S & P and Fitch warn of political risks in Latin America
While rating agency Standard & Poor's warned of risks to investments based on the election results in Mexico, Brazil and Colombia, Fitch pointed to such events as important factors for sovereign ratings.
In the case of Colombia, for this year the forecast went from 2.4% to 2.5% and for 2019 from 2.5% to 2.6%.
However, the rating agency also warned that “an unfavorable exit from the current Nafta negotiations or a significant change in the direction of the policy as a result of the elections in Colombia, Mexico and Brazil could discourage investment in those countries and prevent them from materialize the expected economic recovery “.

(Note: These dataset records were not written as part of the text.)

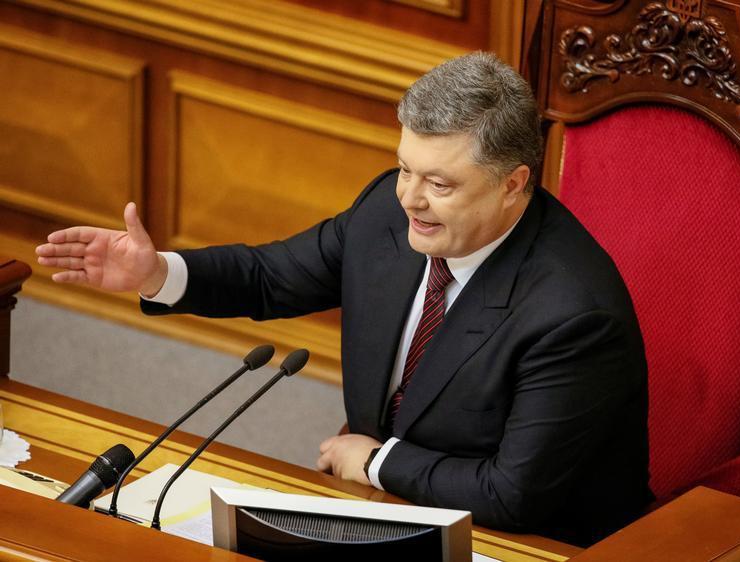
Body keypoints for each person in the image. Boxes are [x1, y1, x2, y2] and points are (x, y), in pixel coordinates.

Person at [36, 52, 652, 545]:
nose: (410, 198)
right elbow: (271, 276)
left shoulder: (573, 314)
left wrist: (377, 461)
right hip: (374, 510)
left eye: (439, 183)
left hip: (523, 543)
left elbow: (513, 495)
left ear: (514, 184)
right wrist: (155, 273)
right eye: (405, 167)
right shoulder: (389, 212)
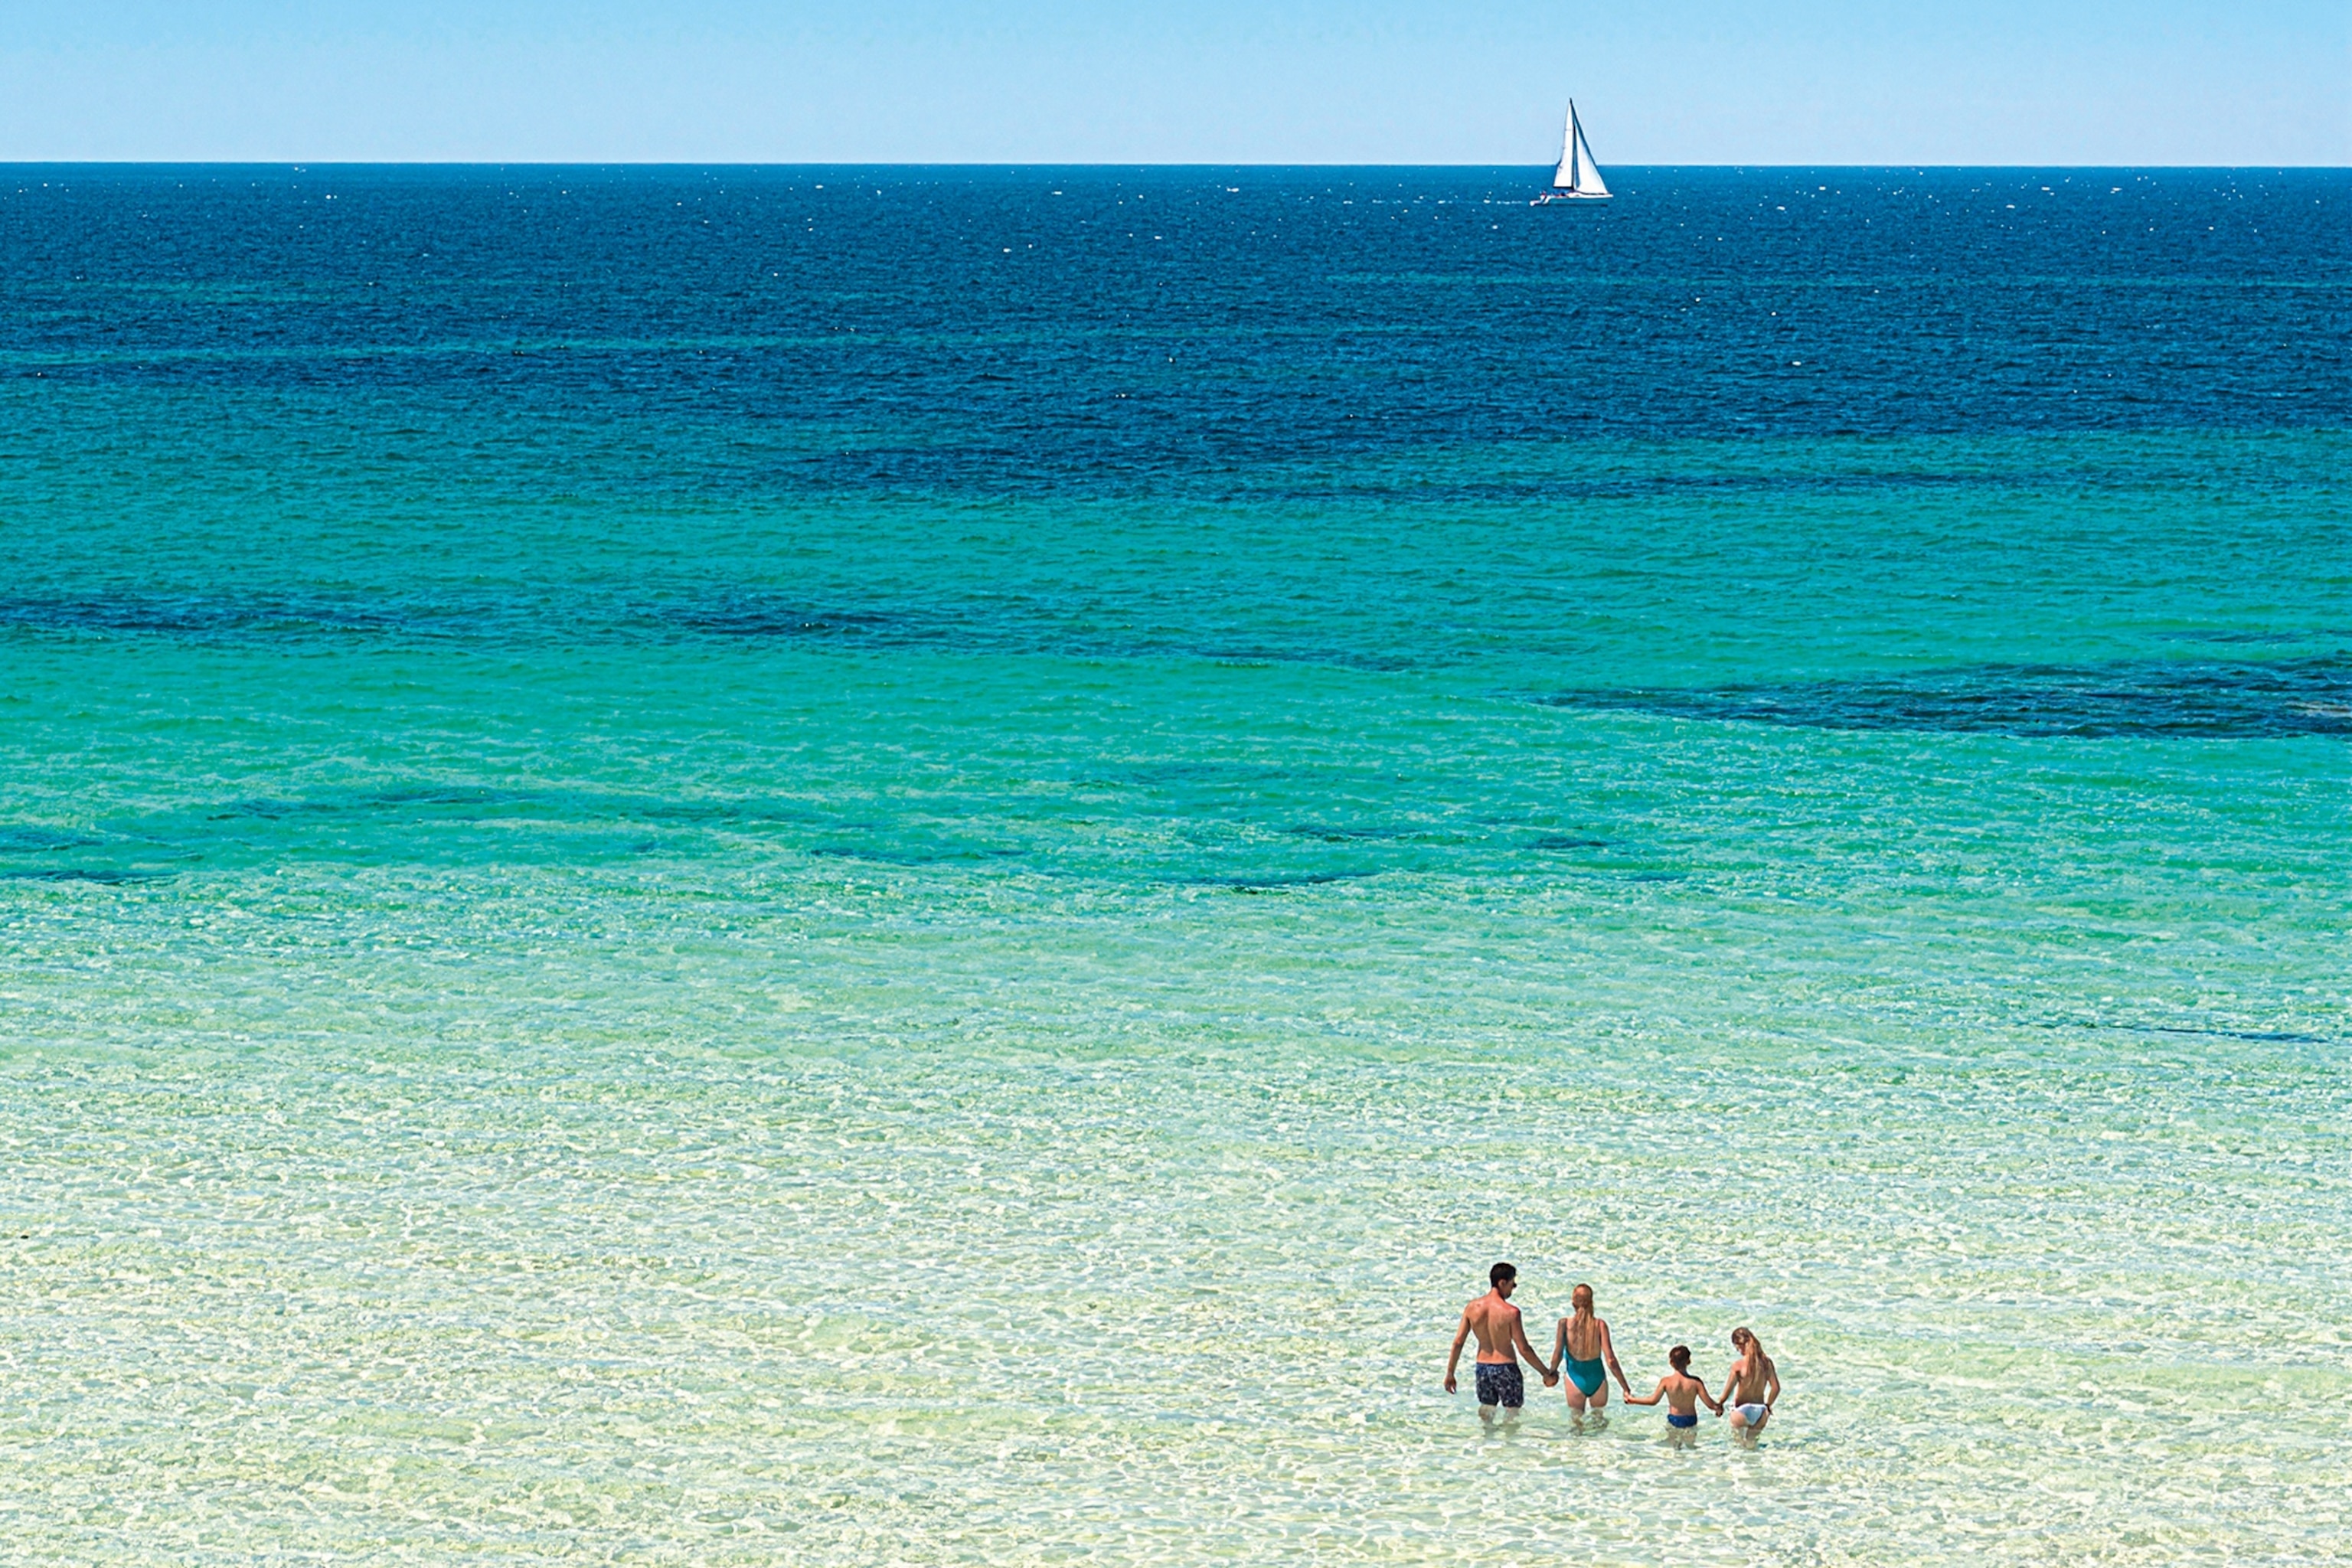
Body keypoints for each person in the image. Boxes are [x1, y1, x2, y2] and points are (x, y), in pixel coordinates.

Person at [1444, 1263, 1557, 1417]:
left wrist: (1450, 1373)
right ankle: (1509, 1442)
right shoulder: (1511, 1312)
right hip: (1506, 1368)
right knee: (1512, 1414)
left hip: (1483, 1368)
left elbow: (1458, 1342)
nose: (1513, 1288)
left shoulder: (1472, 1308)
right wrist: (1545, 1373)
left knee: (1486, 1410)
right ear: (1502, 1283)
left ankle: (1486, 1440)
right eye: (1513, 1284)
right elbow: (1524, 1349)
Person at [1547, 1283, 1632, 1414]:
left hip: (1574, 1378)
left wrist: (1551, 1373)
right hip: (1597, 1378)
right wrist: (1625, 1388)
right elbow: (1611, 1360)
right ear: (1592, 1302)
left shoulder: (1564, 1324)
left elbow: (1557, 1355)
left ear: (1573, 1302)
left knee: (1576, 1424)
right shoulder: (1600, 1325)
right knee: (1599, 1422)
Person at [1622, 1344, 1723, 1431]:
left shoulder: (1666, 1382)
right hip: (1691, 1419)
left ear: (1671, 1363)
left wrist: (1633, 1400)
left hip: (1674, 1418)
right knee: (1691, 1448)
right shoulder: (1696, 1382)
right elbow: (1709, 1404)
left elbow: (1653, 1401)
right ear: (1689, 1361)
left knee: (1674, 1447)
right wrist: (1718, 1408)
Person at [1715, 1325, 1781, 1434]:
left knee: (1739, 1447)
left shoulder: (1738, 1366)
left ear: (1739, 1345)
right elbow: (1776, 1388)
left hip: (1741, 1411)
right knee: (1753, 1446)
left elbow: (1727, 1392)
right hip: (1760, 1411)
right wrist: (1768, 1406)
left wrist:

A moderate risk in Latin America for S & P is precisely political uncertainty. In addition to the aforementioned election results, which could result in the victory of candidates who do not support the necessary reforms in each country, other countries in the region have risks associated with corruption scandals such as the one already known to Odebrecht.
For its part, the rating agency Fitch Ratings warned that the political risks of different countries are “a key determinant for the creditworthiness of countries.”
For the firm, a political risk can be any political or governance event that affects a country’s ability to meet its sovereign debt obligations.
According to Fitch, such events may include “vulnerability to civil protests, political violence, and conflict or social instability; the effectiveness of the Government and the institutions to manage economic activity and absorb adverse shocks “.
Other types of risks could be pressures that lead to a turn in economic policy or political paralysis, as well as conflicts or international tensions that lead to sanctions, blockades or threats to security.
However, the rating agency also stressed that in the world there are government models that guarantee the political and economic stability of each country.